The finals for women provided a stage for Margaux Isaksen to show how she stacks up against the best in the world. It was clear watching Margaux fence that she has as much or more talent in this event as anyone else in the sport. That said, she struggled in many cases to get the final touch after controlling the match. It was not easy for her but she stayed in the hunt or the gold until the very end. She rode brilliantly over a course which was made treacherous by weather conditions and started the combined in 9th place amongst a tightly packed field. Knowing Margaux’s particular skill at the combined event, many coaches believed that the gold medal was Margaux’s for the taking. Sadly, that was not to be in Kaohsiung. In her first shooting series, Margaux timed out at 50 seconds. At this level such a performance is disastrous. Then, the real Margaux Isaksen appeared. She ran down much of the field which had passed her and then averaged about 11 seconds each for her remaining 3 shooting series ultimately placing 8th overall behind 2012 Olympic Champion Laura Askaudite from Lithuania who took home the gold. While Margaux no doubt was disappointed it was clear that she is a force to be reckoned with and that she is a champion who will not give up.
The final for men was particularly exciting in that we had two athletes qualified for the World Championships final for the first time in a number of years.
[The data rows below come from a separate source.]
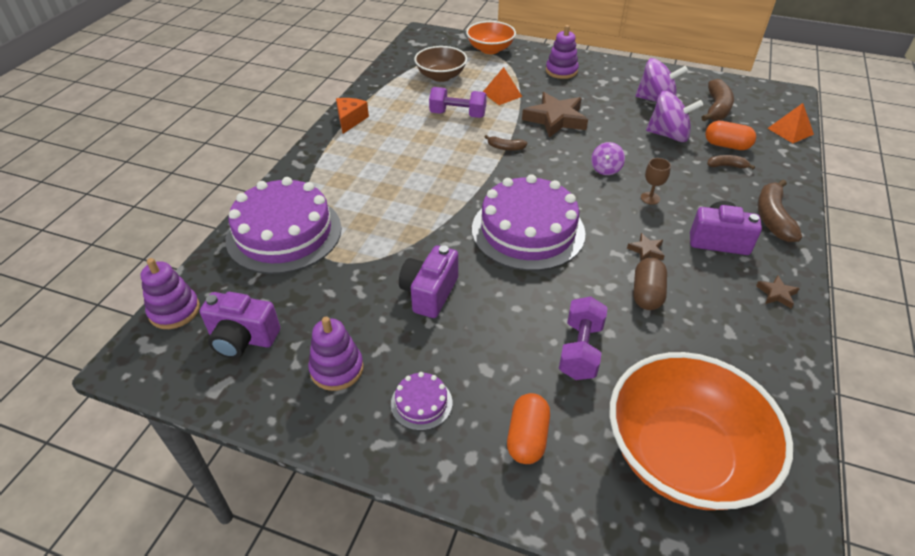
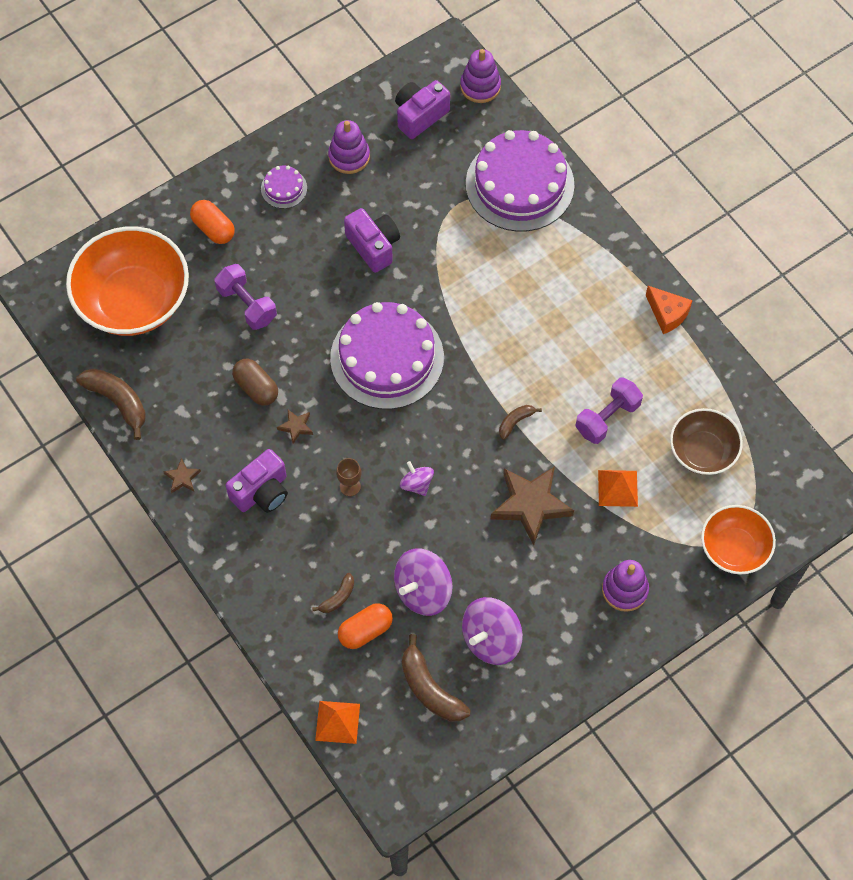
camera: 125 degrees right, 20 degrees up
brown banana [758,180,802,242] -> brown banana moved to [76,369,146,440]

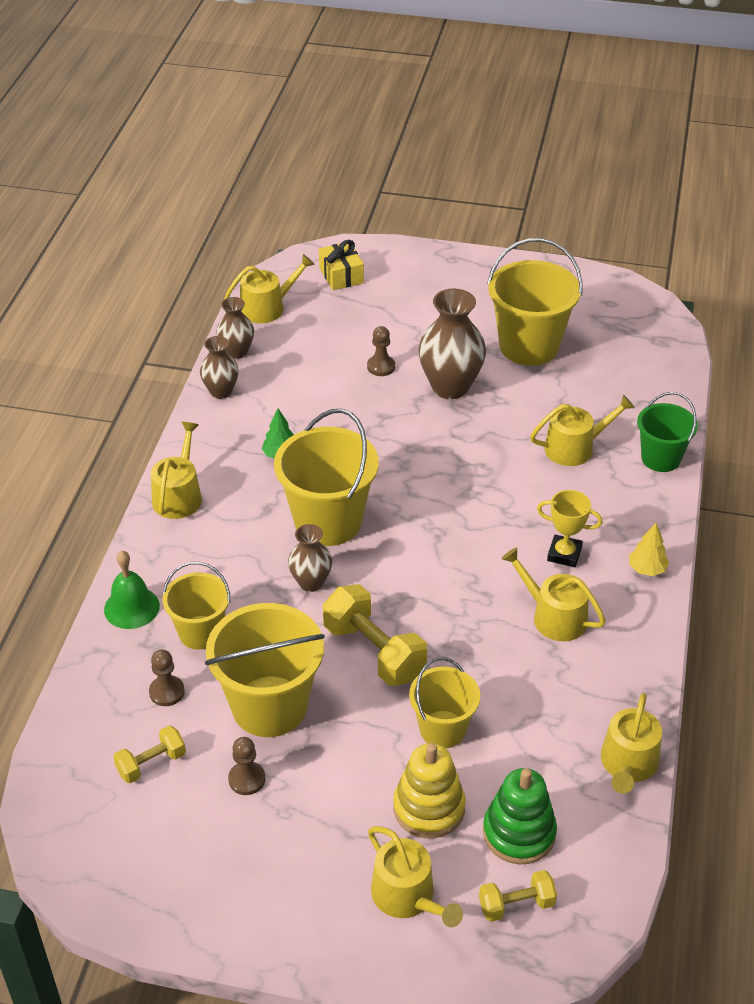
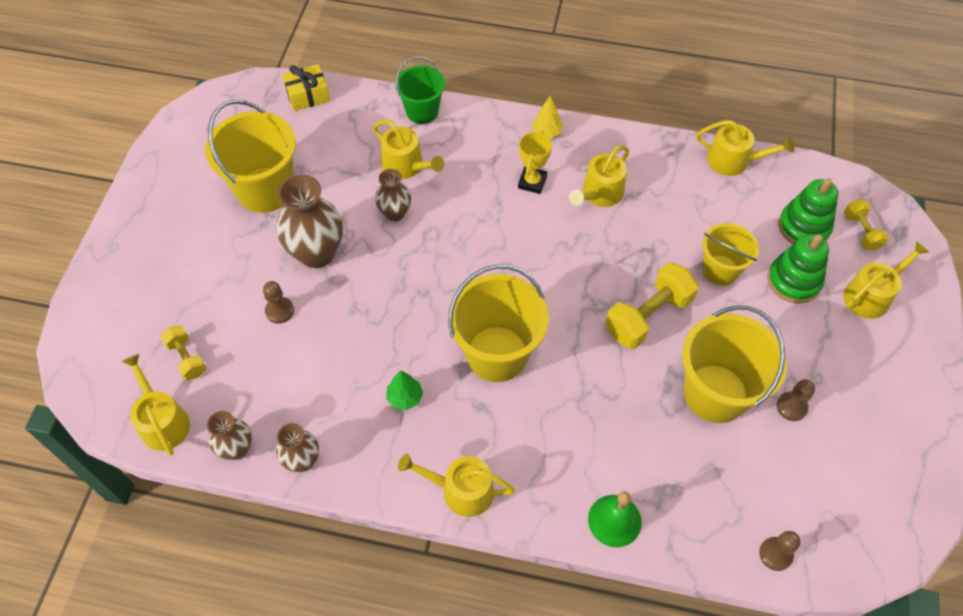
camera: 90 degrees left, 15 degrees up
yellow dumbbell [113,726,186,783] -> yellow dumbbell moved to [161,325,206,380]
brown pawn [149,650,185,706] -> brown pawn moved to [759,531,800,571]
yellow bucket [163,562,230,650] -> none
brown vase [288,524,332,592] -> brown vase moved to [375,169,411,222]
yellow gift [319,240,364,290] -> yellow gift moved to [282,64,330,111]
yellow stacking toy [393,743,466,839] -> green stacking toy [767,234,829,303]
yellow watering can [530,395,635,466] -> yellow watering can turned 150 degrees clockwise [373,119,444,179]

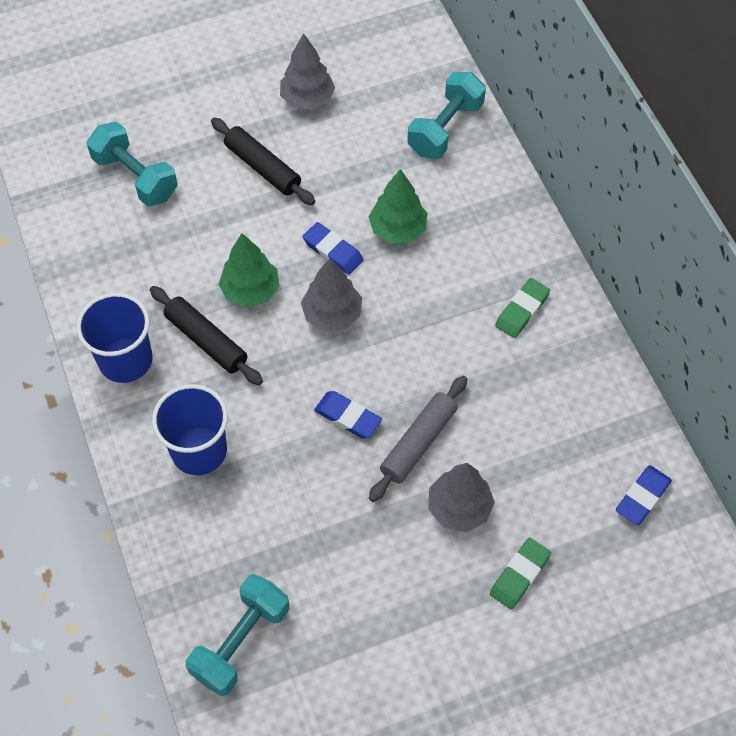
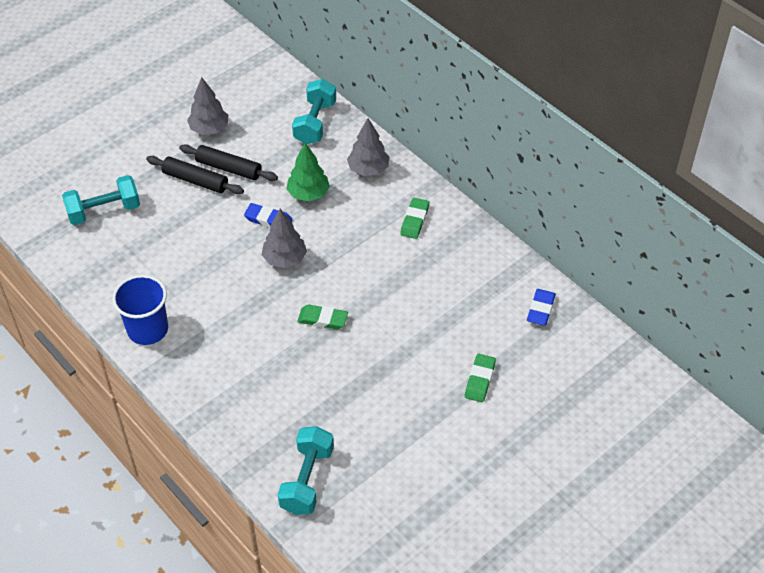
camera: 20 degrees left, 10 degrees down
turquoise dumbbell [87,122,178,207] -> turquoise dumbbell turned 45 degrees counterclockwise [62,175,140,225]
black rolling pin [150,286,263,385] -> black rolling pin moved to [179,144,278,181]
blue cup [152,384,228,475] -> none
green tree [218,233,279,308] -> none
blue eraser [314,391,382,438] -> green eraser [297,304,348,330]
grey rolling pin [369,376,467,502] -> none
grey tree [428,463,495,532] -> grey tree moved to [347,118,389,176]

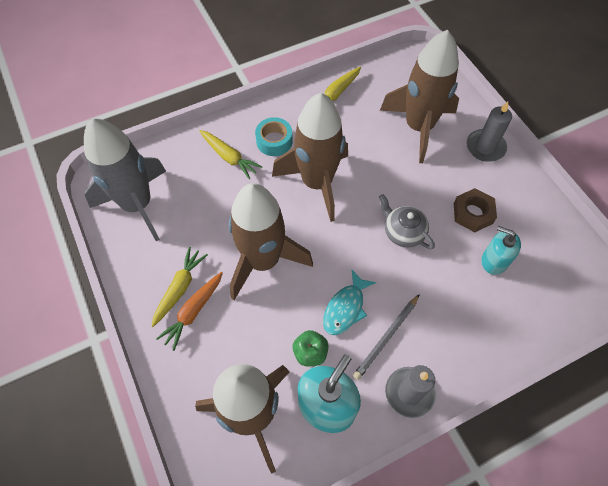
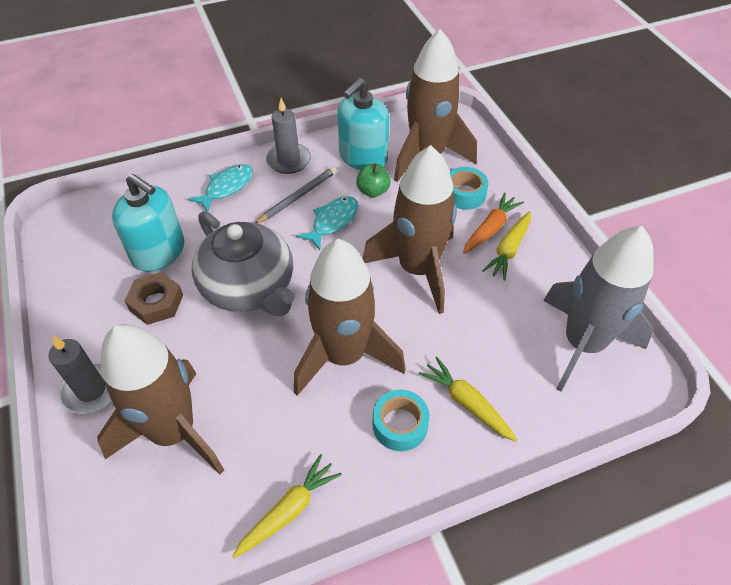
camera: 175 degrees left, 10 degrees down
grey teapot [379,194,435,249] -> grey teapot [192,211,295,316], size x1.88
turquoise soap dispenser [481,226,521,275] -> turquoise soap dispenser [112,174,185,272], size x1.57
none -> turquoise fish [188,164,253,212]
none -> turquoise tape [450,167,489,210]

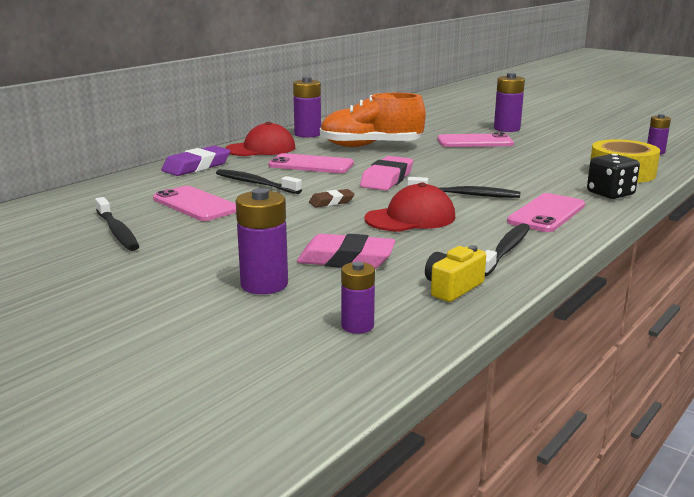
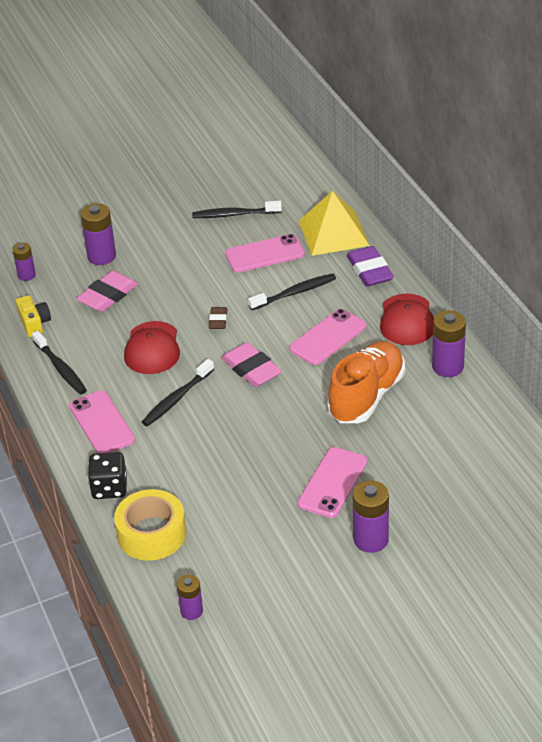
camera: 120 degrees right, 20 degrees up
none -> yellow pyramid [299,191,370,256]

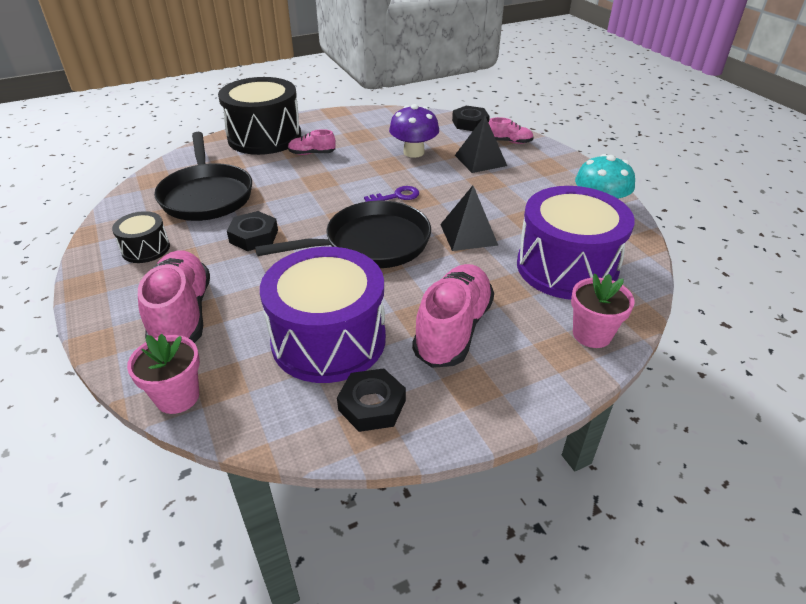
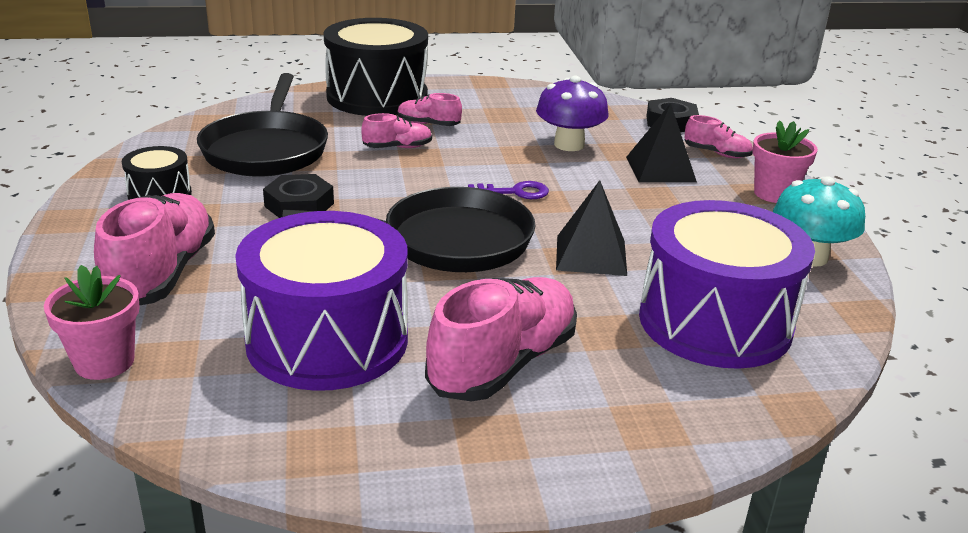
camera: 15 degrees right, 10 degrees down
black nut [337,368,406,432] -> none
pink flower pot [571,274,635,348] -> pink flower pot moved to [752,120,818,203]
none -> pink shoe [361,113,432,148]

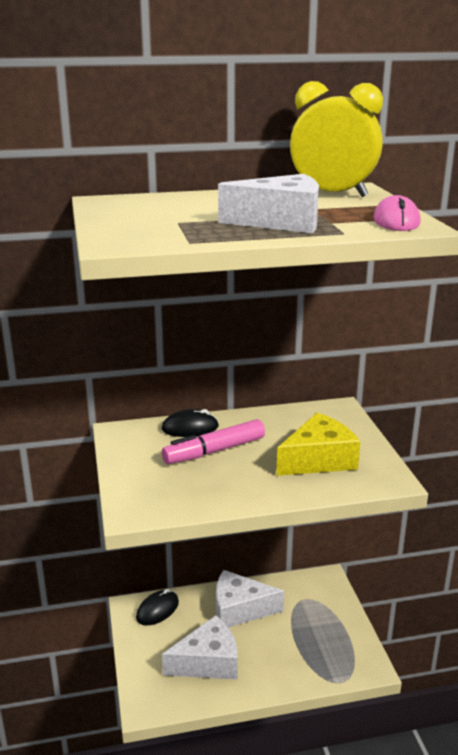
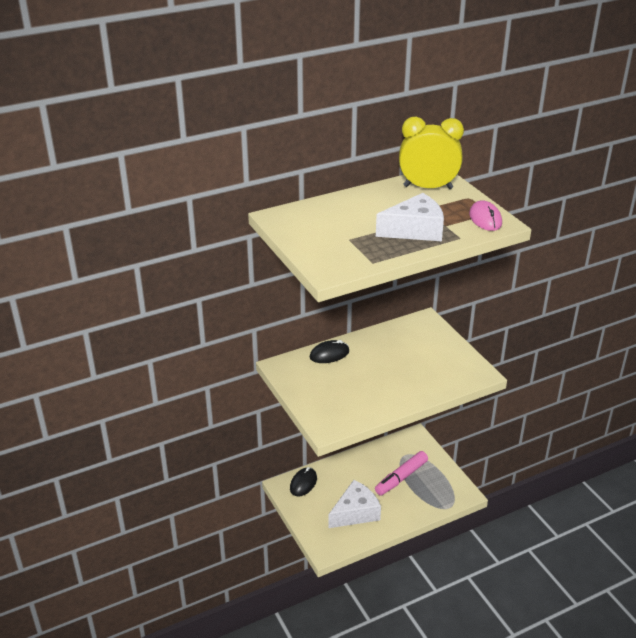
camera: 15 degrees left, 10 degrees up
pink marker [162,419,265,464] -> pink marker moved to [375,451,428,495]
white cheese [216,570,284,628] -> none
yellow cheese [276,413,360,476] -> none

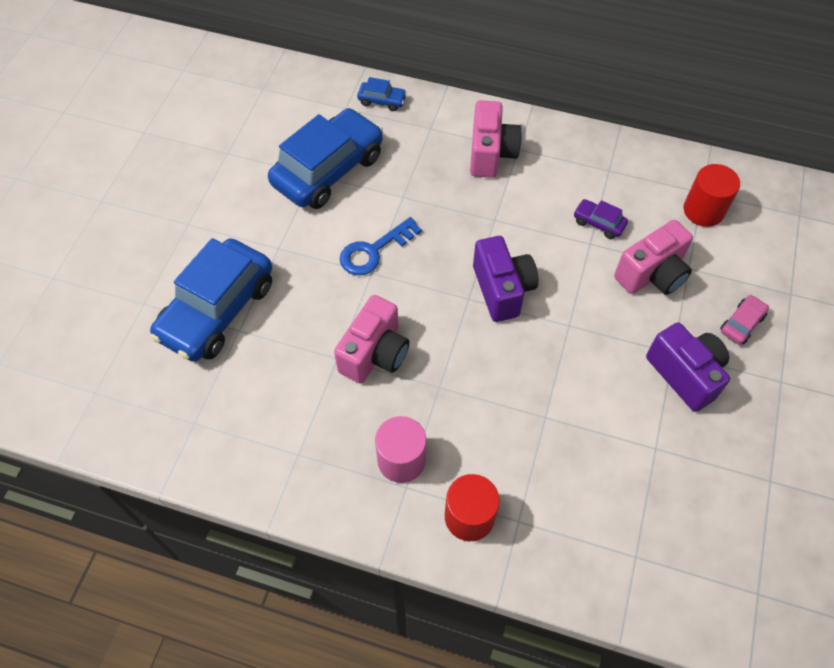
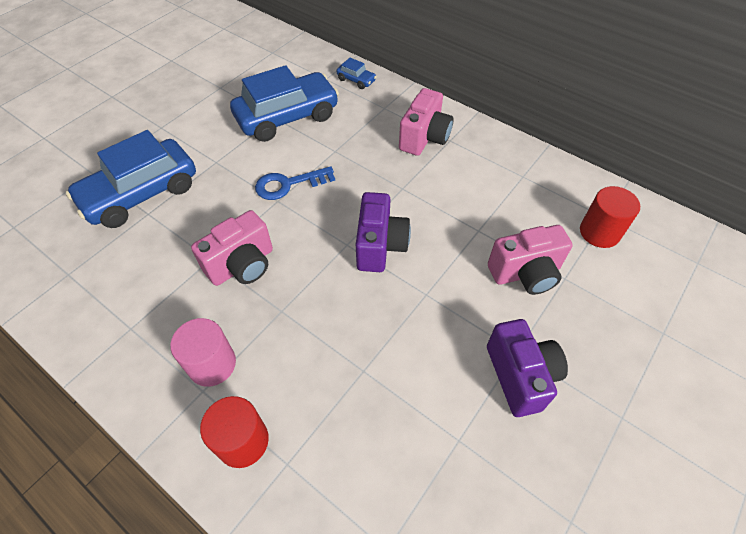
camera: 20 degrees right, 5 degrees down
purple car [573,199,628,239] -> none
pink car [720,295,769,344] -> none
Army PFC Nathan Schrimsher was a pleasure to watch compete. Still a junior and only a few months out of boot-camp and in his first year as a member of the Army’s World Class Athlete Program, Nathan performed admirably. He fenced and swam solidly and joined 2012 Olympian teammate Sgt. Dennis Bowsher in the combined placed in 11th and 8th respectively.
The combined event was where the athletes rose to the occasion. Dennis shot and ran himself into 11th place against the best field in the world while Nathan received a lesson in how much more work he needs to do to be competitive in the running discipline falling to 27th place. However we need to underscore the fact the men competed to the best level in years and showed us that our men’s program may have a future as bright as our women’s.
The first relay was the Mixed relay event consisting of 20 nations qualified and which is still under consideration to be an Olympic event in 2016. Team USA consisted of US senior national champions Margaux Isaksen paired with Nathan Schrimsher. Again, these fine athletes showed the world just how far the USA has come in recent years. Their fencing result exceeded expectations by over 100 points. They swam well and then entered the riding event as one of the favorites. Each athlete pulled one rail over a challenging course and entered the combined event in 5th place. Against very strong teams the USA stayed the course, shot and ran well and were able to hold onto their 5th place ranking.
In the remaining women’s and men’s relays Team USA took the opportunity to use these events as a way to gain more experience for our athletes. In both relays there were ups and downs seemingly in each discipline. It is fair to say that the experience gained in these relays was invaluable and will be an important stepping stone in the careers of every team member.